14-[4-(4-Methyl-1H-1,2,3-triazol-1-yl)butanoic acid]-6,7,9,10,13,14,15,16,18,19,21,22-dodecahydro-12H-5,8,11,17,20,23-hexaoxa-14-aza-benzocycloheneicosene-2,3-dicarboxylic acid dimethyl ester (3)

Compound 1 (102 mg, 0.2 mmol) was dissolved together with compound 2 (39 mg, 0.3 mmol) in 1.0 mL of methanol. A solution of copper(II)sulphate pentahydrate (10 mg, 0.02 mmol) in 0.5 mL of water containing sodium ascorbate (16 mg, 0.1 mmol) was added slowly. Under nitrogen atmosphere, the mixture was vigorously stirred for 1 h at room temperature, then for 5 h at 60 °C. It was cooled to room temperature, dichloromethane (9 mL) was added, the aqueous layer was separated and the organic phase was washed with brine (3 mL). After drying over MgSO₄, a dry load with a minimum amount of silica gel was prepared. This was transferred to a short column containing a thin layer of silica gel. Ethyl acetate/ethanol 3:1 was used to wash all impurities off the column (R_f (3) = 0.0). The solvent mixture was changed to chloroform/methanol 4:1 to elute compound 3 (R_f (3) = 0.1). The lariat ether (3) appears as colourless glass (110 mg, 0.174 mmol, 87%).

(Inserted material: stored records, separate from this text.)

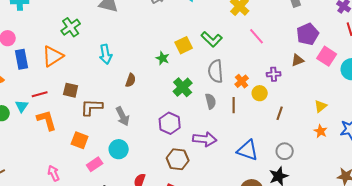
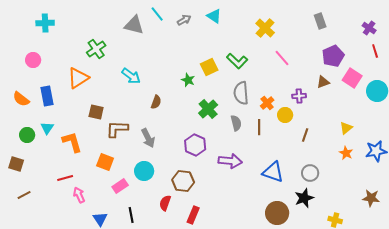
cyan arrow: (106, 54) -> (131, 76), turned -42
blue rectangle: (22, 59) -> (47, 96), moved
red line: (40, 94) -> (65, 178), moved
brown hexagon: (178, 159) -> (183, 181), moved

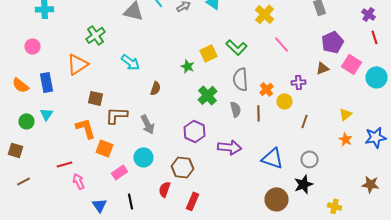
orange L-shape: (72, 142) -> (86, 128), moved

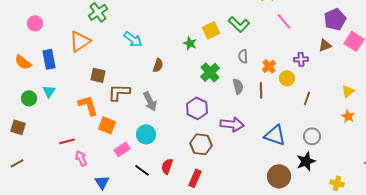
gray semicircle: (240, 79) -> (243, 56), size x0.6
brown hexagon: (182, 167) -> (201, 144), moved
brown line: (24, 181) -> (17, 163), moved
black line: (130, 201) -> (142, 170), moved, turned -42

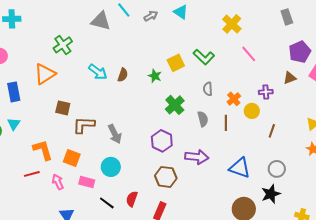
brown semicircle: (158, 65) -> (123, 75), moved
orange L-shape: (88, 105) -> (43, 150), moved
pink rectangle: (122, 149) -> (87, 182), turned 49
pink arrow: (81, 158) -> (58, 182), moved

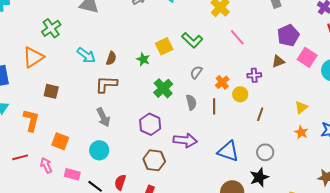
gray semicircle: (208, 89) -> (196, 72), turned 40
brown L-shape: (84, 125) -> (106, 84), moved
orange L-shape: (43, 150) -> (31, 120), moved, turned 30
pink rectangle: (87, 182) -> (72, 174), moved

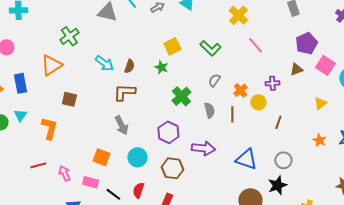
yellow square: (164, 46) -> (172, 46), moved
yellow triangle: (301, 107) -> (320, 103), moved
orange square: (60, 141) -> (101, 157), moved
cyan circle: (99, 150) -> (137, 157), moved

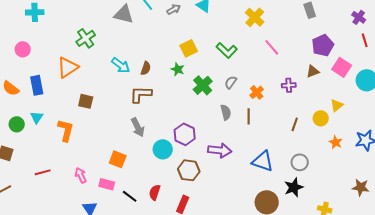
green cross: (181, 96) -> (203, 85), moved
yellow circle: (258, 102) -> (321, 118), moved
cyan circle: (137, 157) -> (163, 149), moved
red line: (38, 165) -> (43, 172), moved

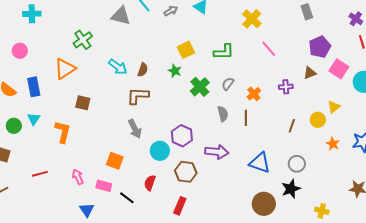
green L-shape: (227, 50) -> (224, 52), turned -45
red semicircle: (155, 192) -> (150, 183), moved

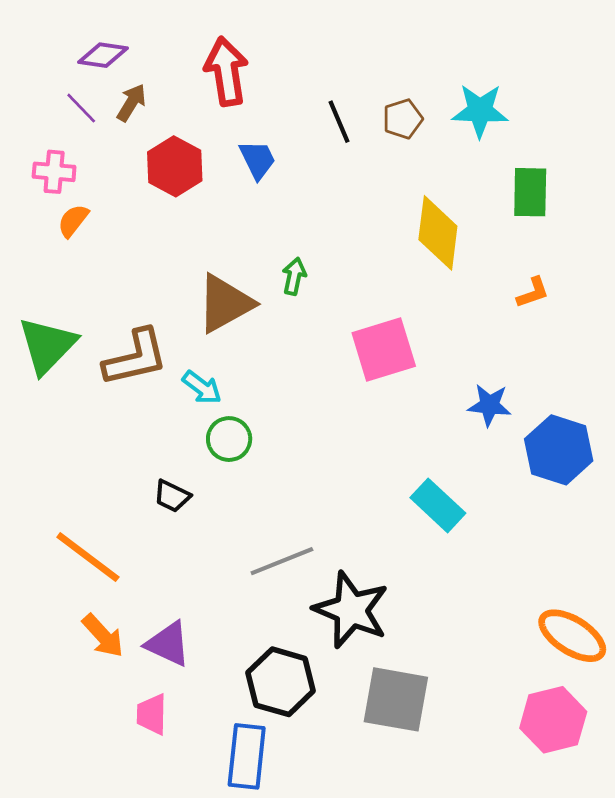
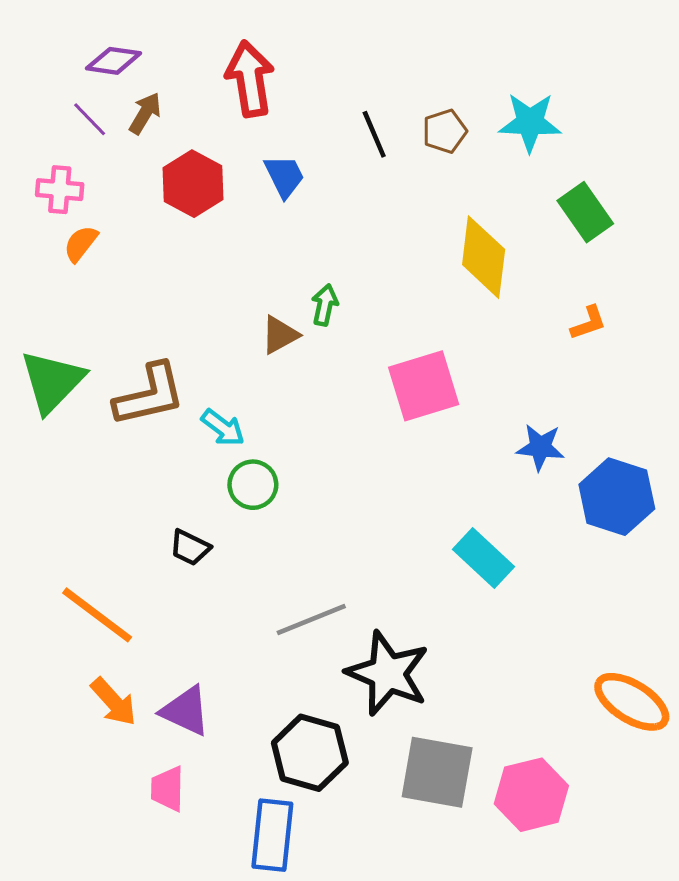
green rectangle: (530, 192) -> (585, 212), turned -36
brown triangle: (225, 303) -> (280, 335), moved, size x0.6
pink hexagon: (553, 720) -> (531, 795), moved

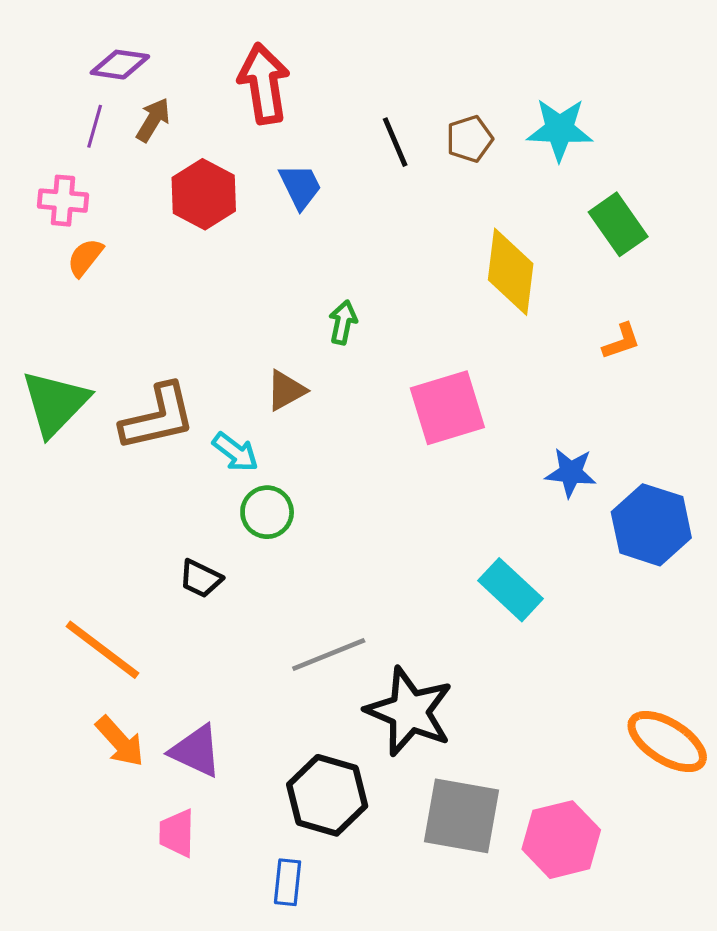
purple line: (90, 119) -> (95, 126), turned 60
brown triangle: (280, 335) -> (286, 390), moved
blue rectangle: (272, 835) -> (288, 882), size x0.6

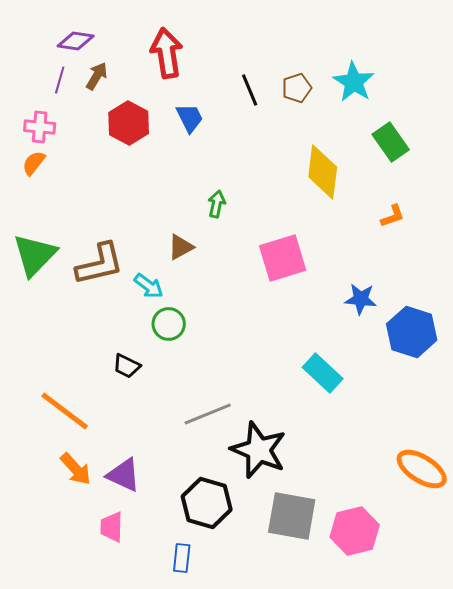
cyan star: (560, 129) -> (354, 82), turned 30
orange semicircle: (85, 258) -> (34, 163), moved

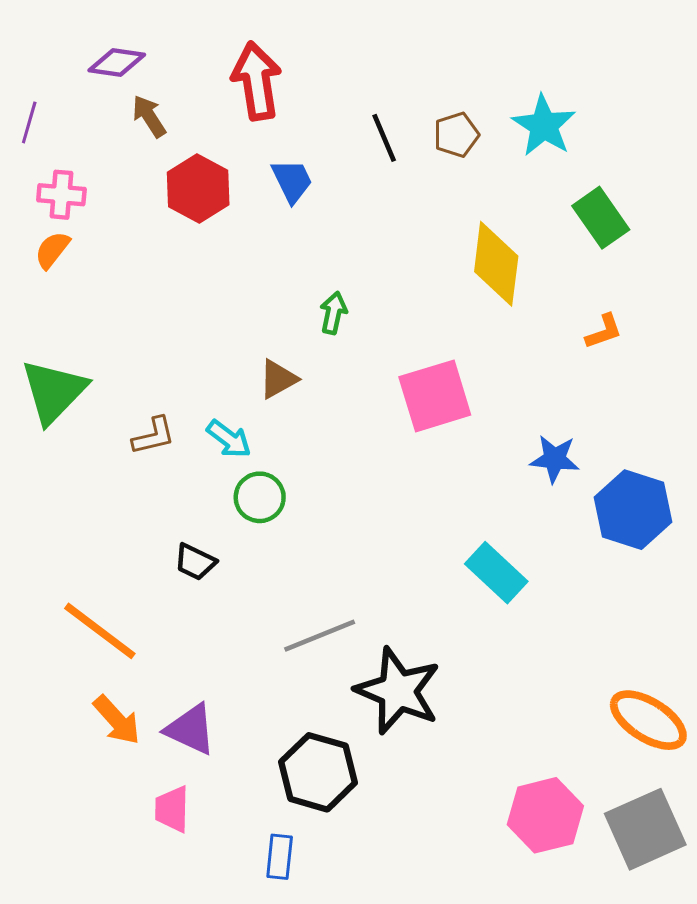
brown arrow: (97, 76) -> (149, 116), turned -64
purple line: (60, 80) -> (29, 122), moved
brown L-shape: (100, 264) -> (154, 436), moved, size x0.6
gray square: (292, 516) -> (645, 829), moved, turned -34

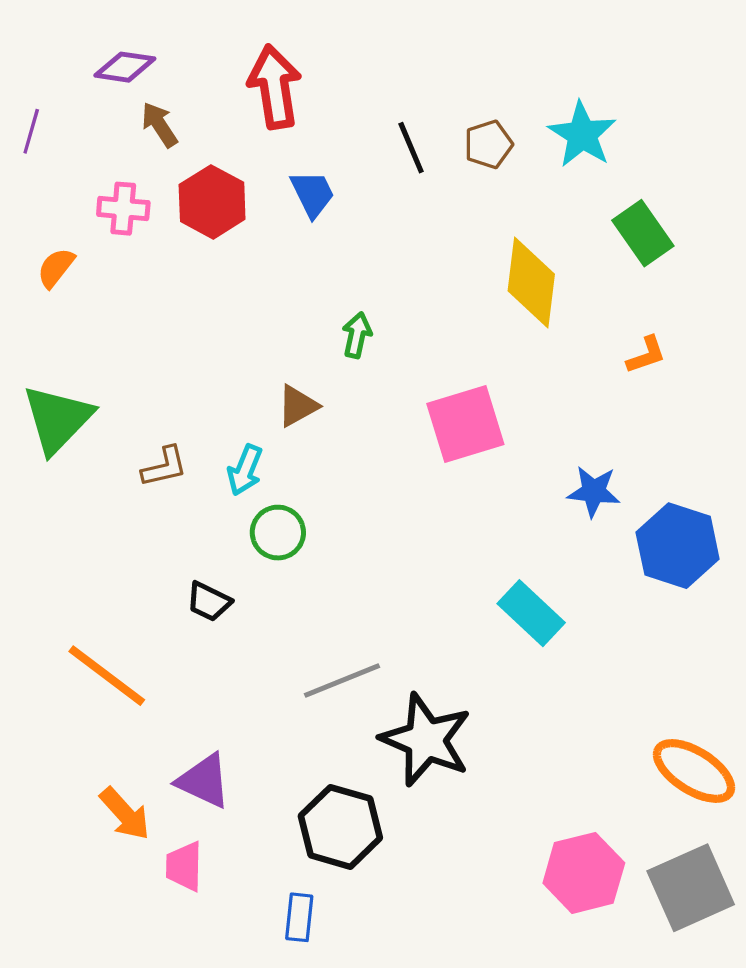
pink cross: (61, 195) -> (123, 209), moved
cyan arrow: (229, 439) -> (245, 470), turned 75
orange arrow: (117, 720) -> (125, 814), moved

MF: C₂₉H₄₂N₄O₁₂–FW: 638.68 g/mol; -IR (neat): ν (cm^-1) = 3040 (w), 2949 (m), 2812 (m), 1719 (s), 1598 (m), 1519 (m), 1435 (m), 1349 (m), 1289 (s), 1247 (m), 1199 (m), 1123 (s), 1049 (m), 977 (m), 945 (m), 746 (s), 664 (m); -MS (ESI-MS, CH₂Cl₂/MeOH + 10 mmol NH₄OAc): m/z (%) = 639.2 (100, MH⁺); -UV (MeOH): λ (ε) = 269 (8600), 225 (30500); -HRMS (PI-LSIMS FAB Glycerine): calc. for C₂₉H₄₃N₄O₁₂⁺: 639.2877, found: 639.2865; -¹H-NMR (300 MHz, CDCl₃): δ [ppm] = 2.02–2.26 (m, 4 H), 2.85 (m, 2 H), 3.55–3.68 (m, 12 H), 3.69–3.80 (m, 4 H), 3.86 (s, 6 H), 3.83–3.96 (m, 4 H), 4.20 (m, 4 H), 4.35 (t, 2 H, J = 6.3 Hz), 7.18 (s, 2 H), 7.70 (s, 1 H); -¹³C-NMR (75 MHz, CDCl₃): δ [ppm] = 26.1 (-, 1 C), 49.5 (-, 1 C), 49.7 (-, 1 C), 52.6 (+, 2 C), 53.3 (-, 2 C), 53.4 (-, 1 C), 68.4 (-, 2 C), 69.1 (-, 2 C), 69.4 (-, 2 C), 70.3 (-, 2 C), 70.6 (-, 2 C), 114.0 (+, 2 C), 124.1 (+, 1 C), 125.6 (C_quat, 2 C), 143.3 (C_quat, 1 C), 150.5 (C_quat, 2 C), 167.7 (C_quat, 2 C), further signals were not detectable.